The WWOX gene has a WW domain containing oxidoreductase, which is located at the common fragile site FRA16D at chromosome 16q23. WWOX is a tumor suppressor gene that has been associated with several types of cancer such as hepatic, breast, lung, prostate, gastric, and ovarian. Recently WWOX has been implicated in epilepsy, where studies show homozygous loss-of-function mutation lead to early-infantile epileptic encephalopathy, spinocerebellar ataxia, intractable seizures and developmental delay, and early lethal microcephaly syndrome with epilepsy. Here we investigate two consanguineous Saudi families and we identified three probands with epileptic encephalopathy.
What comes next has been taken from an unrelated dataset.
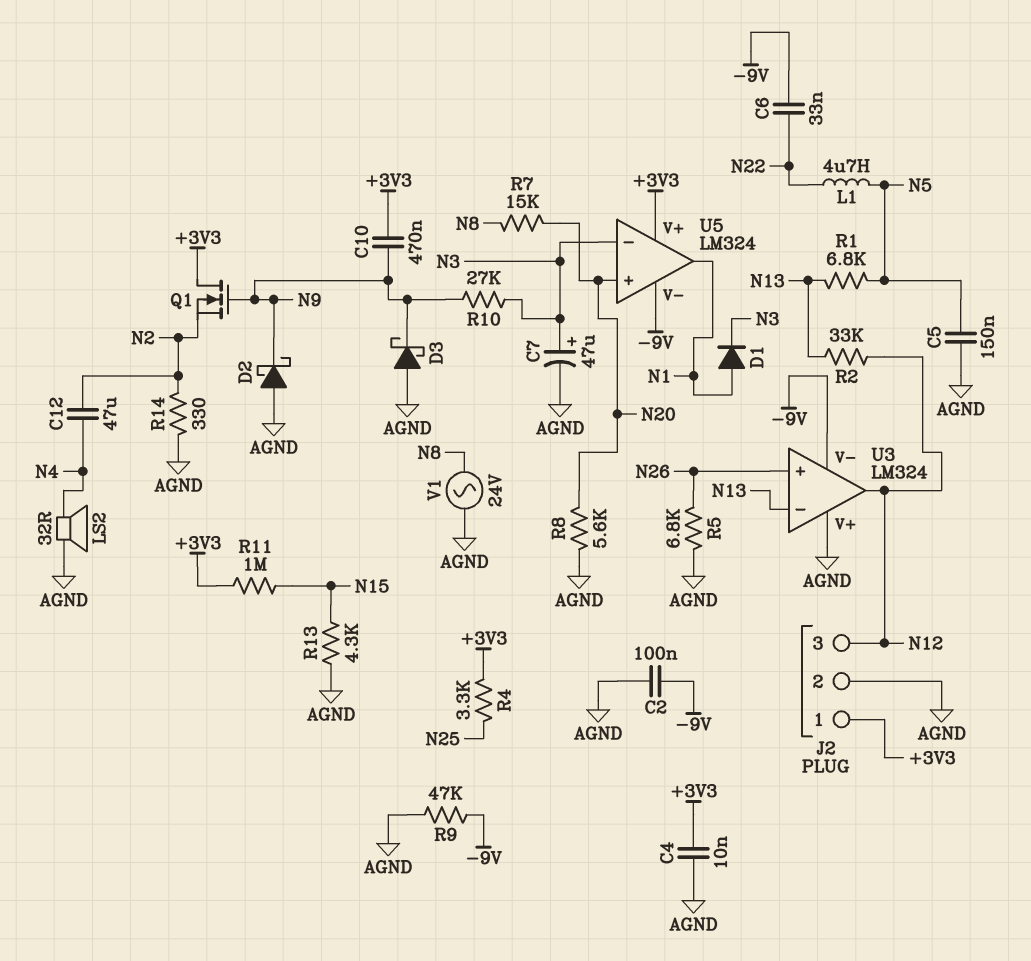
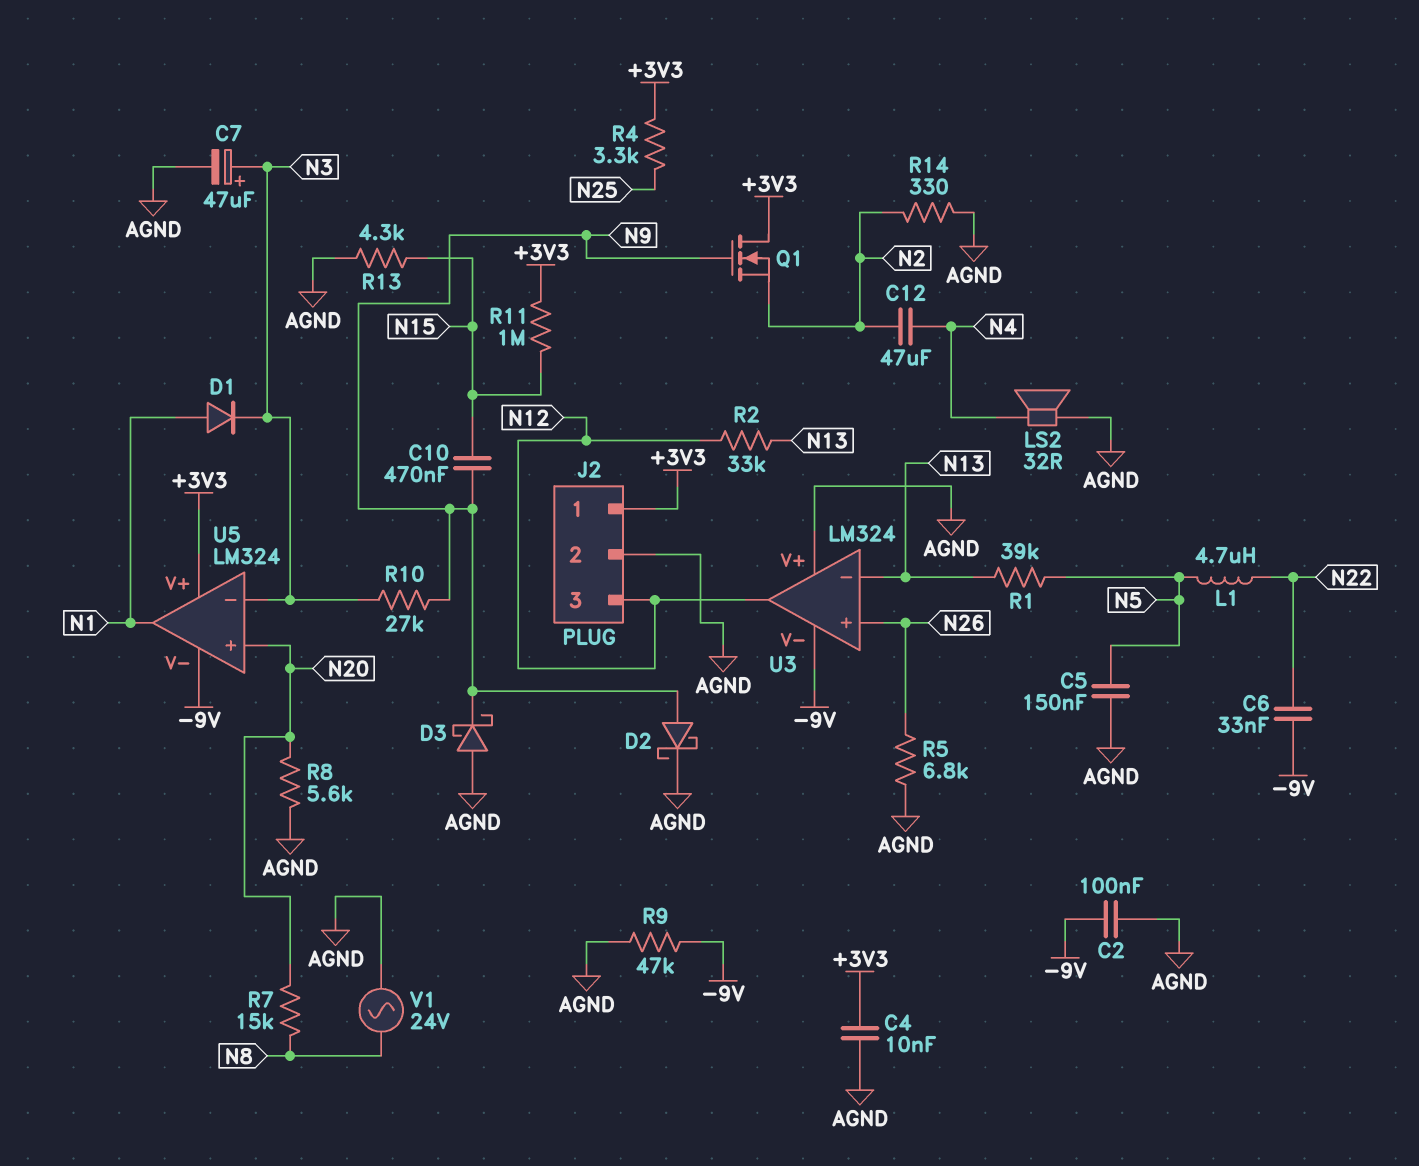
C10: 470nF (+3V3, N9) -> 470nF (N9, N15)
D2: schottky (A AGND, K N9) -> schottky (A N9, K AGND)
R1: 6.8k (N5, N13) -> 39k (N5, N13)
Whole exome sequencing revealed a novel homozygous mutation in the WWOX gene in one proband. In addition, we identified a previously reported WWOX mutation in two probands. Later on these findings were confirmed with Sanger sequencing. The underlying mechanism on how WWOX mutations lead to seizure remains elusive. To date very few WWOX mutations have been associated with neurological disorder and our newly identified mutations support the notion that WWOX play an important role in neurons and will aid in better diagnosis and genetic counseling.